I met an interesting professor in Aix earlier this spring, Joëlle Zask, who has worked on Dewey and early 20th century culture theory (she suggested the Sapir article I mentioned earlier this spring). Here I want to translate a short interview she did in 2007 with a monthly culture magazine in Marseille called Zibeline. Philosophy, as foreign readers may or may not know, is taught to all French high school (lycée) seniors, has a long political history in French education, and periodically causes controversy. Some of these stakes are apparent here.
Philosophizing in senior year???
1) The 2003 “official instructions” for the philosophy teaching program in senior year say: “Philosophy teaching in senior year… contributes to forming autonomous minds, warned of reality’s complexities and capable of putting to work a critical consciousness of the contemporary world.” What do you think of this?
These formulations pose two major problems.
First, it strikes me as shocking that a philosophy textbook should begin with a series of “official instructions.” An instruction, in the sense of a directive, is entirely contrary to the “autonomous minds” that we are told to “form.” Are we told to “force our students to be free”? Moreover, in the context of schools, “instruction” has a second dimension: we still talk about “public, obligatory, civic instruction” [in connection with public education]. But instructing is not educating. Instructing basically means shaping someone’s mind to fit the competences that the institution judges socially useful. Educating on the other hand means communicating a potential to a mind which, one day, will allow it to help define what is or isn’t valuable for its society. Yet according to the “official” declarations, we’re still on the model of instructing, in both senses of the term.

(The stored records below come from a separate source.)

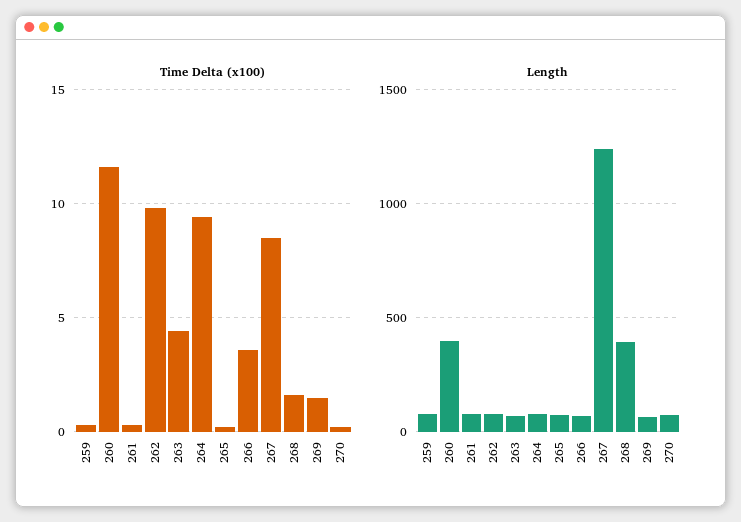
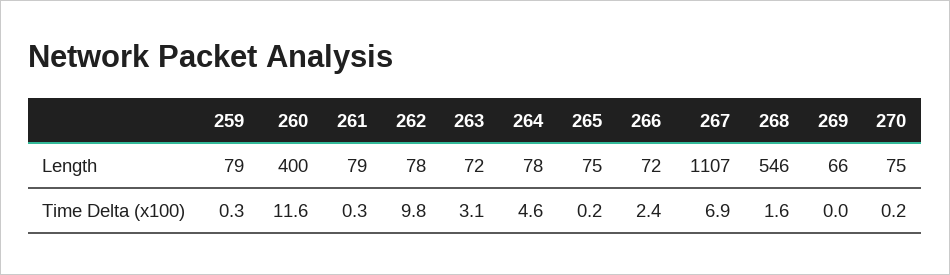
  {
    "Time Delta (x100)": {
      "259": 0.3,
      "260": 11.6,
      "261": 0.3,
      "262": 9.8,
-     "263": 4.5,
+     "263": 3.1,
-     "264": 9.5,
+     "264": 4.6,
      "265": 0.2,
-     "266": 3.5,
+     "266": 2.4,
-     "267": 8.5,
+     "267": 6.9,
      "268": 1.6,
-     "269": 1.5,
+     "269": 0,
      "270": 0.2
    },
    "Length": {
      "259": 79,
      "260": 400,
      "261": 79,
      "262": 78,
      "263": 72,
      "264": 78,
      "265": 75,
      "266": 72,
-     "267": 1250,
+     "267": 1107,
-     "268": 400,
+     "268": 546,
      "269": 66,
      "270": 75
    }
  }

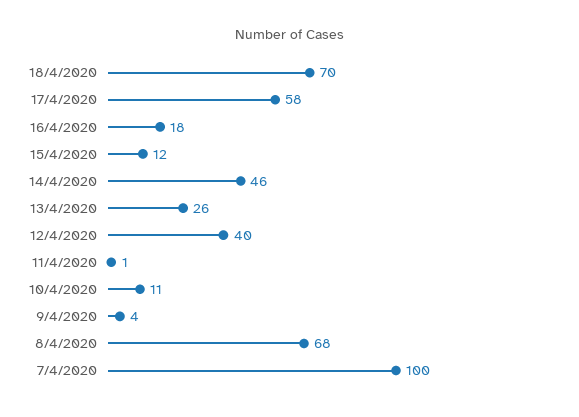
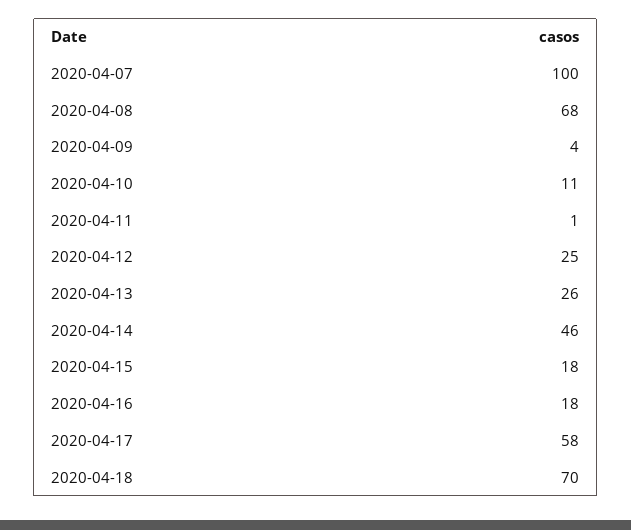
  {
    "18/4/2020": 70,
    "17/4/2020": 58,
    "16/4/2020": 18,
-   "15/4/2020": 12,
+   "15/4/2020": 18,
    "14/4/2020": 46,
    "13/4/2020": 26,
-   "12/4/2020": 40,
+   "12/4/2020": 25,
    "11/4/2020": 1,
    "10/4/2020": 11,
    "9/4/2020": 4,
    "8/4/2020": 68,
    "7/4/2020": 100
  }

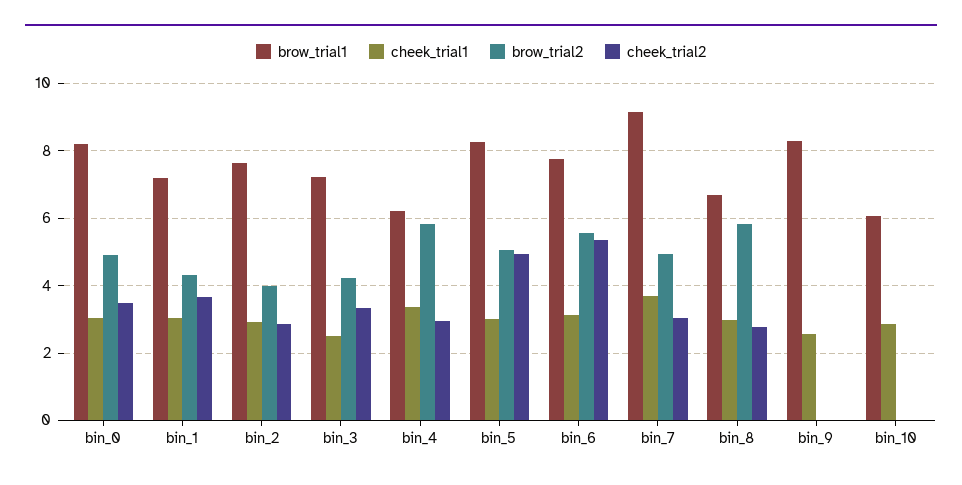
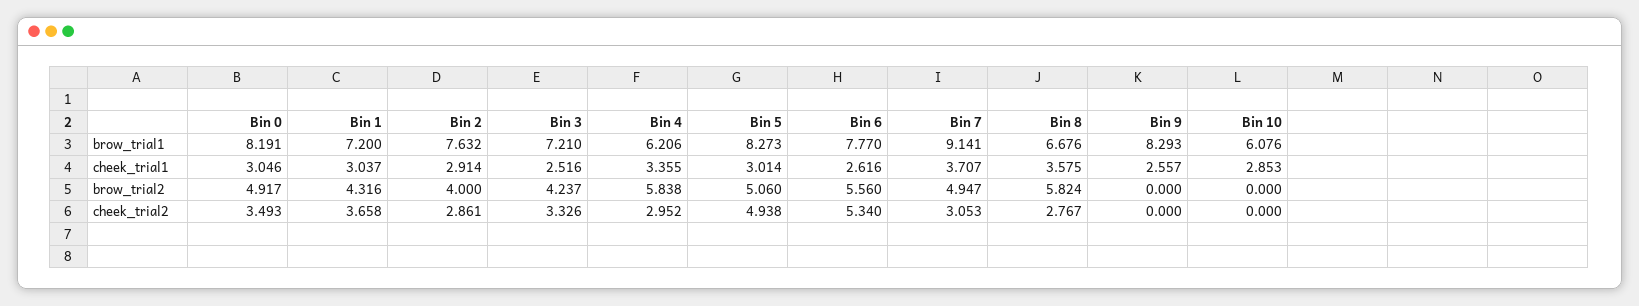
  {
    "brow_trial1": {
      "bin_0": 8.191,
      "bin_1": 7.2,
      "bin_2": 7.632,
      "bin_3": 7.21,
      "bin_4": 6.206,
      "bin_5": 8.273,
      "bin_6": 7.77,
      "bin_7": 9.141,
      "bin_8": 6.676,
      "bin_9": 8.293,
      "bin_10": 6.076
    },
    "cheek_trial1": {
      "bin_0": 3.046,
      "bin_1": 3.037,
      "bin_2": 2.914,
      "bin_3": 2.516,
      "bin_4": 3.355,
      "bin_5": 3.014,
-     "bin_6": 3.2,
+     "bin_6": 2.616,
      "bin_7": 3.707,
-     "bin_8": 3,
+     "bin_8": 3.575,
      "bin_9": 2.557,
      "bin_10": 2.853
    },
    "brow_trial2": {
      "bin_0": 4.917,
      "bin_1": 4.316,
      "bin_2": 4,
      "bin_3": 4.237,
      "bin_4": 5.838,
      "bin_5": 5.06,
      "bin_6": 5.56,
      "bin_7": 4.947,
      "bin_8": 5.824,
      "bin_9": 0,
      "bin_10": 0
    },
    "cheek_trial2": {
      "bin_0": 3.493,
      "bin_1": 3.658,
      "bin_2": 2.861,
      "bin_3": 3.326,
      "bin_4": 2.952,
      "bin_5": 4.938,
      "bin_6": 5.34,
      "bin_7": 3.053,
      "bin_8": 2.767,
      "bin_9": 0,
      "bin_10": 0
    }
  }

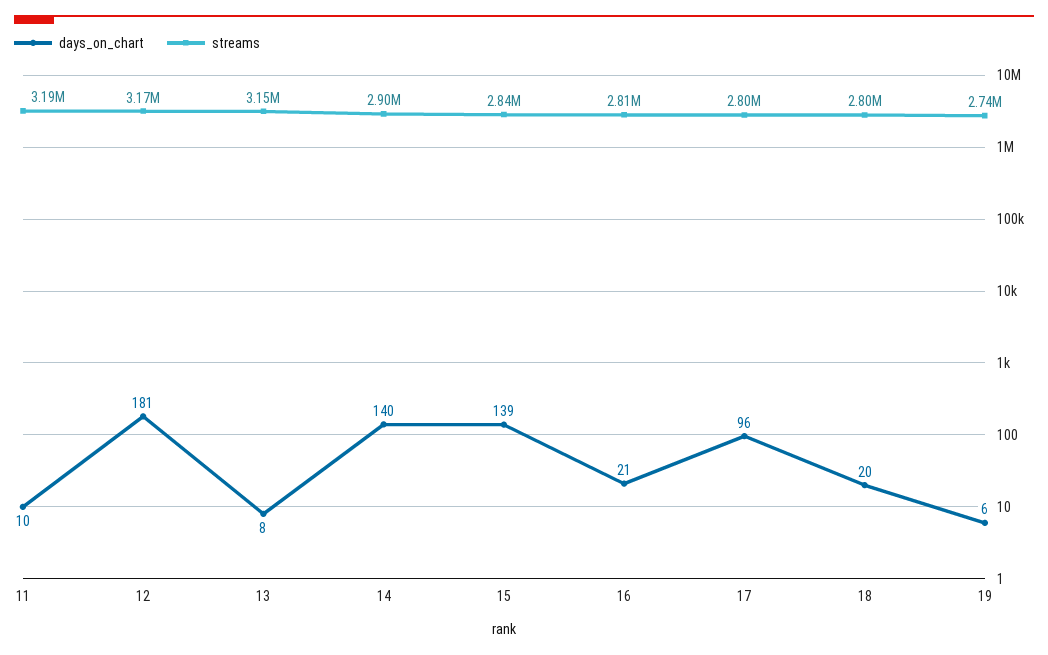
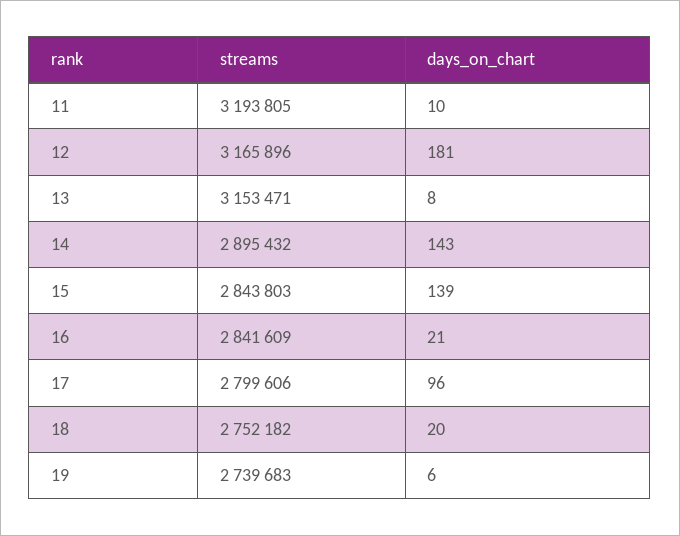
  {
    "days_on_chart": {
      "11": 10,
      "12": 181,
      "13": 8,
-     "14": 140,
+     "14": 143,
      "15": 139,
      "16": 21,
      "17": 96,
      "18": 20,
      "19": 6
    },
    "streams": {
      "11": 3193805,
      "12": 3165896,
      "13": 3153471,
      "14": 2895432,
      "15": 2843803,
-     "16": 2810000,
+     "16": 2841609,
      "17": 2799606,
-     "18": 2800000,
+     "18": 2752182,
      "19": 2739683
    }
  }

Second, the goal proclaimed for high school philosophy teaching is completely exorbitant. I know that many people subscribe to it. But we should be astonished by the excessive disproportion between the end and the means: they have groups of thirty pupils, a very limited range of practical exercises, lecture courses, etc. And above all, it’s impossible for philosophy teachers to “form autonomous and critical minds” if the pupils haven’t been invited to be autonomous or critical since the day they arrived in the schoolhouse. Not to mention that the art of thinking isn’t reserved for philosophy. Would one be exempted from “thinking for oneself” in history, literature or physics? It must be said that the goal [of our philosophy teaching] is, in our present circumstances, pretty disconnected from these realities; and we might therefore give up on grading students’ homework against an ideal that very few people can claim to have attained. We could, at least for starters, propose simpler exercises that would be better adapted to our students’ competences (the ones “formed” by our instruction) and to our own. At the university we do all this readily enough.
2) What should be at stake in philosophy teaching? What should be its goals?
Well, I don’t want to say that there’s nothing special to expect from philosophy teaching. To my eyes, philosophy is in essence a critique of our values and an effort to demonstrate, by one method or another, the legitimacy or pertinence of the values we hold. The philosophers who we’ve read and reread over the centuries have all undertaken an examination of the values of their times. That said, these philosophers don’t play the moral purity card [la carte de bonne conscience]. They direct their critical examination at themselves, working with their own keen perceptions of the possibilities and blockages of their epoch. Today, as in the past, many people, including our official instructors, defend some values without examination and try to impose them on others. Wondering where our values come from, going over them with a fine-toothed comb and sorting them out, creating new ones, scrutinizing the motives for our adherence to them and the mechanisms that inculcate them — that’s what a reading of the philosophers can invite us to do. And that’s a truly priceless service.
Like Zask, I’ve been struck by the official rhetoric in France about teaching people to have free and critical minds, which always seems to entail, as Zask points out, the contradictory project of “making” people free, and to presuppose the unlikely premise that educational institutions know what freedom or criticality are. But I’m most interested, here, in the part of the interview that proposes a definition of what’s essential about philosophy: a critique of values.